* Entretien *
—————

Nathalie Elain : C’est la deuxième 38e édition ! J’ai décidé de partir d’une page blanche. Il n’y a pas de reprogrammation, parce que c’était difficile à mettre en place. C’était aussi l’envie de prendre le temps de sentir ce qu’on allait pouvoir faire ; on l’a pensé dans un cadre normal, de continuité. La 38e version 2, la fièvre monte, il fallait attendre la rentrée, ce que l’on allait pouvoir faire, dans quelle mesure il allait falloir s’adapter etc. Donc j’ai attendu, j’ai fait attendre les équipes. Cela a été inconfortable. Quand je prenais contact avec des artistes pressentis, il y avait beaucoup d’incertitudes, de difficultés à se projeter pour tout le monde. Cette édition a été longue à faire naître. Ce qui a structuré les choses fût la décision prise avec le préfet de se dire qu’il était plus raisonnable de partir sur une édition en plein air, quasi uniquement au départ. Cela a déterminé des choses. Et après, il y avait des spectacles coup de cœur que j’étais sûre de voir à Mimos cette année, notamment le Piergiorgio Milano avec White Out, qui réunit un peu tout ce que je sens d’intéressant aujourd’hui sur la scène des arts du geste. C’est un artiste plein d’inventivité, qui fait du bien, donnant vitalité à des écritures théâtre-visuel, théâtre-physique, dans le sillage des Castellucci, des Pipo Delbono, Pina Bausch. Il y a la dimension spectaculaire dans le sens qu’il y a un niveau physique et une technicité qui emporte tout le monde, qui est très fédératrice, une écriture qui n’est pas du tout narrative, qui est très maligne, une qualité plastique de la composition qui fait pour moi que c’est une proposition qui emporte tout le monde. Ça, c’est assez réjouissant.

—————

* Exercice A *
D'après l'entretien avec Nathalie Elain, quelle décision prise avec le préfet a structuré cette édition ?
* Exercice B *
Poursuivez l'entretien avec Nathalie Elain après sa dernière phrase.

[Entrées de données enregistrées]
—————

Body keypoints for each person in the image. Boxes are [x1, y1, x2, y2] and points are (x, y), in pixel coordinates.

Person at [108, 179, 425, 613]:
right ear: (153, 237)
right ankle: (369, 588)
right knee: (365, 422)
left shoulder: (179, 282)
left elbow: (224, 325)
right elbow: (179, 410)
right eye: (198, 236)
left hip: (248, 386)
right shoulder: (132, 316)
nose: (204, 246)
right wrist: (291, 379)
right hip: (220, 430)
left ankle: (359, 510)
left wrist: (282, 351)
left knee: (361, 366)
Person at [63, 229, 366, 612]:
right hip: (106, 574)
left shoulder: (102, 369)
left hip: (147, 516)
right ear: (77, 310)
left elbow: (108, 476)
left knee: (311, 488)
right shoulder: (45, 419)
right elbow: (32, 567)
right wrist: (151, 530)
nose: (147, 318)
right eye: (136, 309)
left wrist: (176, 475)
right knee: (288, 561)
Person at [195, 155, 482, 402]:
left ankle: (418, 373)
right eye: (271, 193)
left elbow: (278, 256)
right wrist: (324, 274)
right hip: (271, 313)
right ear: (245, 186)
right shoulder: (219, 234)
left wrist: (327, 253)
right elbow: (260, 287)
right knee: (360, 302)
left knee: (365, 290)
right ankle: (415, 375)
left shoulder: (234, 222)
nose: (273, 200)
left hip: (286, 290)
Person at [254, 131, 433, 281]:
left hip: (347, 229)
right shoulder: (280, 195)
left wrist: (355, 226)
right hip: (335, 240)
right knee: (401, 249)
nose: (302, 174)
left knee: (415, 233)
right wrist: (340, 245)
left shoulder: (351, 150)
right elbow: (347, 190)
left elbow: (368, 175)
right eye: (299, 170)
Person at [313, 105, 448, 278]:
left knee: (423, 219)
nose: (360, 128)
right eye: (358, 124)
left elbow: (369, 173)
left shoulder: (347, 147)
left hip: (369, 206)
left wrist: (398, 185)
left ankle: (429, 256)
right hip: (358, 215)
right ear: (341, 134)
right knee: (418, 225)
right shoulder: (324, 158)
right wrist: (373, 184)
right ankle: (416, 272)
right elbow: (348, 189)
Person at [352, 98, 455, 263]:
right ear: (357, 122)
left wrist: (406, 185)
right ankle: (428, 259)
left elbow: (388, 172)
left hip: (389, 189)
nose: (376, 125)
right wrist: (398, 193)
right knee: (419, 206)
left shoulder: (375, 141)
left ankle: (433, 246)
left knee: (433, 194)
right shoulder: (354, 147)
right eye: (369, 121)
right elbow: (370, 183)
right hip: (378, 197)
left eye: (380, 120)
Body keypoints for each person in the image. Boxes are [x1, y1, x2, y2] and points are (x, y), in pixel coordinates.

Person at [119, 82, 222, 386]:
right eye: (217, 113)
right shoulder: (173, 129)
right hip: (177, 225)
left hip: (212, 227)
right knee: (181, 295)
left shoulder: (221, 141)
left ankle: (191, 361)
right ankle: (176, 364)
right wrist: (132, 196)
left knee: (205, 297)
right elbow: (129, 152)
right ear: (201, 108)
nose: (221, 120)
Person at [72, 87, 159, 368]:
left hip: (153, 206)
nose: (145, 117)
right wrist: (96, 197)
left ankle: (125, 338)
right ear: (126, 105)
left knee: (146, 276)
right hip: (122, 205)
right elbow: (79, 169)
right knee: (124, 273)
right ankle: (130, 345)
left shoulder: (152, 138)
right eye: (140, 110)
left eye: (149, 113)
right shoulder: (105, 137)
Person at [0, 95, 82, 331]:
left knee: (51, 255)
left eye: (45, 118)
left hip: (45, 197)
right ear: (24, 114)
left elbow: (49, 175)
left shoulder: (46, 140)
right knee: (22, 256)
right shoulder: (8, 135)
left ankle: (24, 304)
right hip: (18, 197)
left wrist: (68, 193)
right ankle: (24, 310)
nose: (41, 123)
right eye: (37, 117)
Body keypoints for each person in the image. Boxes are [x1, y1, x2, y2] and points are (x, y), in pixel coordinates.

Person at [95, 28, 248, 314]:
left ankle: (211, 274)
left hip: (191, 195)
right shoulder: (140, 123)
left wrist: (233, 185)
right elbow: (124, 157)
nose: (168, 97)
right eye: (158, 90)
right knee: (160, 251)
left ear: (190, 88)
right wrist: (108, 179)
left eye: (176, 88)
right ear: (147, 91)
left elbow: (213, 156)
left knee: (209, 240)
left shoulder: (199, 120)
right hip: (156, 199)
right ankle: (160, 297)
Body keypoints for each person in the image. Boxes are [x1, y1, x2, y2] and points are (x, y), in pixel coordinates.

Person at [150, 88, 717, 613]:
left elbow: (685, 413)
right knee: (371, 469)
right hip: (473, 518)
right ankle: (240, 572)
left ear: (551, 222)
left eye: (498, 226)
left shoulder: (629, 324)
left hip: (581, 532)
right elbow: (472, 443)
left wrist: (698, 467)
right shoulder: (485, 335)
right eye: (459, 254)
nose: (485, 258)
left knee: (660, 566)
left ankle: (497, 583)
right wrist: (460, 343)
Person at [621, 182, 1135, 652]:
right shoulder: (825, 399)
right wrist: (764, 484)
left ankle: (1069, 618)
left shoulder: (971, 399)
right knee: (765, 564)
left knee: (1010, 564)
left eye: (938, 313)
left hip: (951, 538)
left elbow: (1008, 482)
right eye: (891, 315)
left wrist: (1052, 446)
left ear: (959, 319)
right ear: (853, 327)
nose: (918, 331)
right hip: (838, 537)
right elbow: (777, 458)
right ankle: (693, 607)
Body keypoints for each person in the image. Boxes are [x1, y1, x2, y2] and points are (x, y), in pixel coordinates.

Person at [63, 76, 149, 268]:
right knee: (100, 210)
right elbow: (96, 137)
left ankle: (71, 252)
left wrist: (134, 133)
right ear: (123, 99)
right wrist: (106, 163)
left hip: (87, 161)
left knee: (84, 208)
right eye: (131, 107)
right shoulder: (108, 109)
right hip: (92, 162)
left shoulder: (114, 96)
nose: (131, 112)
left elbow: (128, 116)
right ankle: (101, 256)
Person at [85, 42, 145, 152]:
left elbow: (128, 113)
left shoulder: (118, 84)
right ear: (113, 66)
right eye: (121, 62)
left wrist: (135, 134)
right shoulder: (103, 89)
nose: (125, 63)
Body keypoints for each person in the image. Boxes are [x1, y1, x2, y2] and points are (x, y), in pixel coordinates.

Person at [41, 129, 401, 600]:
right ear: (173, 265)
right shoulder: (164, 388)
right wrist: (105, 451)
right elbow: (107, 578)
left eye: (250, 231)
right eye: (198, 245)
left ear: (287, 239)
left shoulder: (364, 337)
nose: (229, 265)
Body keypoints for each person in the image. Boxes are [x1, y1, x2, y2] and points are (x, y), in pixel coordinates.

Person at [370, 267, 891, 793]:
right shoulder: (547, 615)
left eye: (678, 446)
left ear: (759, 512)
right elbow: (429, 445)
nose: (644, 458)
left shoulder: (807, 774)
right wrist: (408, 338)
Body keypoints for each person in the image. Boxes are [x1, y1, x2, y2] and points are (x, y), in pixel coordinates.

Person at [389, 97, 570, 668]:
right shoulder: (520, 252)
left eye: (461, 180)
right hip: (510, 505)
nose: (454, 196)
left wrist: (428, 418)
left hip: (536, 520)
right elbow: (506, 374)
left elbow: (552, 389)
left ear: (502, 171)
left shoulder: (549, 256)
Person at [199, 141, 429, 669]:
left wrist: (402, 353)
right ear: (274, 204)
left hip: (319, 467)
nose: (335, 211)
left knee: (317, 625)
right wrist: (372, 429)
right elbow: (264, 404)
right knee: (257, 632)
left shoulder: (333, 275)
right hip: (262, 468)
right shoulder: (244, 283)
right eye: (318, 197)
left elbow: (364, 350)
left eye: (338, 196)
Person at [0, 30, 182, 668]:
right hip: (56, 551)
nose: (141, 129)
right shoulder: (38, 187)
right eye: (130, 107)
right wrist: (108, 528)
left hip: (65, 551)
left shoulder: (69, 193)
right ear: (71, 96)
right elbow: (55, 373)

—————

* Zone de réponse A *
Celle de partir, quasi uniquement au départ, sur une édition en plein air, jugée plus raisonnable.

* Zone de réponse B *
Le public est composé de nombreux goûts, de diversité, comment l’amener à aller à la découverte des spectacles, eux même très variés dans leurs propositions ?
Nathalie Elain : L’exercice du festival c’est de se dire qu’on présente Piergiorgio Milano mais aussi la Cie Chaliwaté, qui est complètement dans une autre écriture presque artisanale d’un savoir-faire technique sur les questions de la manipulation, aussi bien du théâtre d’objets, que de la marionnette, du théâtre noir, du masque, avec lesquels, ils composent d’une manière virtuose. Pierre Guillois et Olivier Martin-Salvan qui sont dans l’économie carton pour cette proposition-là, à poil avec du carton sur lequel on écrit le nom de l’objet. Un théâtre pauvre et dépouillé, burlesque, grossier et raffiné. Avec Ludor Citrik et sa reprise de Qui sommes-je ? Un spectacle de son répertoire qui a beaucoup tourné mais qui là est re-créé avec un nouveau comédien, avec des choses à dire sur la question de ce que font les cadres à nos corps et à nos esprits, suite à ce que l’on vient de traverser. Il y a des voyages esthétiques et des théâtralités assez intenses à faire. C’est une autre image que j’ai envie de proposer pour le festival. Nous ne sommes pas dans un lieu d’expertise du mime, c’est au contraire un endroit où l’on se pose la question de ce que c’est, de comprendre comment il traverse les écritures aujourd’hui et de confronter les points de vue. Ce n’est pas la messe. J’espère que cela sera un endroit polémique où l’on viendra à ne pas être d’accord et parler, échanger sur ce que l’on voit. Pour moi, cela voudrait dire que cela marche, sans aller chercher le scandale pour le scandale.
Les Périgourdins ont une grande histoire d’amour avec leur festival ! Sont-ils curieux de tout, des audaces que vous allez leur proposer ?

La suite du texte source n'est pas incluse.